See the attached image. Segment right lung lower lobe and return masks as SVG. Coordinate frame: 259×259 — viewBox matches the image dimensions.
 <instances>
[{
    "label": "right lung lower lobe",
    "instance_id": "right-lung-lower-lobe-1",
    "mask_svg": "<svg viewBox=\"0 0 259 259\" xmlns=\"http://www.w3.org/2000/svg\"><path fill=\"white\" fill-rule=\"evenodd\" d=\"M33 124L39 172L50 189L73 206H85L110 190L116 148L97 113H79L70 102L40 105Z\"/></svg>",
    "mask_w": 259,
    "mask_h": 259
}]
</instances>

---

Retype every entry above character for character, with no changes.

◆ TASK ANSWER:
See the attached image. Segment right lung lower lobe and return masks as SVG. Coordinate frame: 259×259 — viewBox matches the image dimensions.
 <instances>
[{
    "label": "right lung lower lobe",
    "instance_id": "right-lung-lower-lobe-1",
    "mask_svg": "<svg viewBox=\"0 0 259 259\" xmlns=\"http://www.w3.org/2000/svg\"><path fill=\"white\" fill-rule=\"evenodd\" d=\"M33 124L39 172L50 189L73 206H85L110 190L116 148L97 113H79L70 102L40 105Z\"/></svg>",
    "mask_w": 259,
    "mask_h": 259
}]
</instances>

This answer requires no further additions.